Manipulation is the skillful handling, controlling or using of something or someone. Whether it's the sculpture you made in art class or how you convinced your friend to do your homework — both are considered manipulation."

Based on this, we can see that manipulation can have either an incredible result displayed throughout museums the world over or a painful, hurtful consequence laced with heartache and tears.

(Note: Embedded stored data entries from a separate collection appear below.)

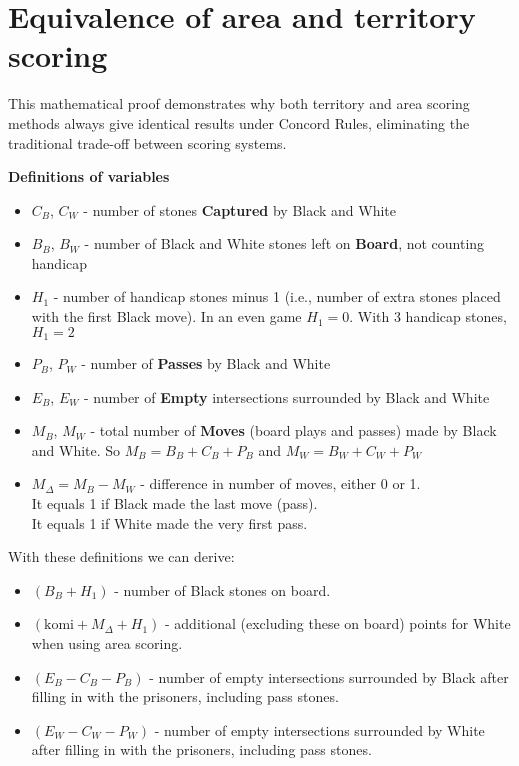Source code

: \documentclass[11pt]{article}
\begin{document}
\newpage
\section*{Equivalence of area and territory scoring}

This mathematical proof demonstrates why both territory and area scoring methods always give identical results under Concord Rules, eliminating the traditional trade-off between scoring systems.

\textbf{Definitions of variables}

\begin{itemize}
\item $C_B$, $C_W$ - number of stones \textbf{Captured} by Black and White
\item $B_B$, $B_W$ - number of Black and White stones left on \textbf{Board}, not counting handicap
\item $H_1$ - number of handicap stones minus 1 (i.e., number of extra stones placed with the first Black move).
In an even game $H_1 = 0$. With 3 handicap stones, $H_1 = 2$
\item $P_B$, $P_W$ - number of \textbf{Passes} by Black and White
\item $E_B$, $E_W$ - number of \textbf{Empty} intersections surrounded by Black and White
\item $M_B$, $M_W$ - total number of \textbf{Moves} (board plays and passes) made by Black and White.
So $M_B = B_B + C_B + P_B$ and $M_W = B_W + C_W + P_W$
\item $M_\Delta = M_B - M_W$ - difference in number of moves, either 0 or 1. \\
It equals 1 if Black made the last move (pass).\\
It equals 1 if White made the very first pass.
\end{itemize}

With these definitions we can derive:
\begin{itemize}
    \item $(B_B+H_1)$ - number of Black stones on board.
    \item $(\text{komi} + M_\Delta + H_1)$ - additional (excluding these on board) points for White when using area scoring.
    \item $(E_B - C_B - P_B)$ - number of empty intersections surrounded by Black after filling in with the prisoners, including pass stones.
    \item $(E_W - C_W - P_W)$ - number of empty intersections surrounded by White after filling in with the prisoners, including pass stones.
\end{itemize}
\end{document}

What does it look like in relationships? There are four forms of manipulation:

  • Seductive
  • Deceptive
  • Intimidating
  • Negotiating
Negotiation is the highest and most desirable form since it is more relational and mutually respectful.
— Dr. Steve Harris

The first three are focused only on my needs. Negotiation is the only healthy form of manipulation as it invites the needs of others (note: "invites" is radically different from "take responsibility for").  Dr. Harris expounds on this idea, "Negotiation is the highest and most desirable form since it is more relational and mutually respectful. The others, tend to be either less direct, one-sided, or misrepresentational."

He continues, "Although when manipulations are exposed, they more often than not, reveal something less than desirable. But with negotiation, it stops being one person's act upon another, but both people trying to benefit." (Think: Separate/Equal/Open)

We seduce, deceive and/or intimidate to protect ourselves, preventing another from seeing us. It's incredibly vulnerable to recognize our own neediness and it's another thing to share that with someone. We would rather get our needs met without taking ownership of them because it's less threatening to our sense of self. Yet we become bitter and resentful when the other does not meet our needs because we refused to offer them. We are so focused on what is and is not being met that we have little to no capacity to see or give to the other person. 

Dr. Harris points out no relationship is satisfying when both parties are "doing things to each other that may not be direct. We don't like hidden agendas. I think another thing that [we] don't like about manipulation is that something is less exposed, less direct, perhaps even less honest."

Another thing we don’t like about manipulation is that something is less exposed, less direct, perhaps even less honest.
— Dr. Steve Harris

We long for what is true and authentic; it provides safety, stability, and security. Trust is inherent and required for any thriving relationship. It's why betrayal and deception can shatter what seemed like a sturdy foundation. In order to create and establish trustworthy relationships, we will need to be open and honest about who we are, who we are not, our longings, hopes, fears, dreams, failures, triumphs, sorrows, joys. "Perhaps the healthier manipulation becomes, the less it is manipulation and more mutual respect or mutual cooperation--the manipulation is transformed," Dr. Harris.

Will we choose to be people of clarity and truth, honoring our needs by sharing them with another and inviting their needs to be known? 

We need to be open and honest about who we are, who we are not, our longings, hopes, fears, dreams, failures, triumphs, sorrows, joys.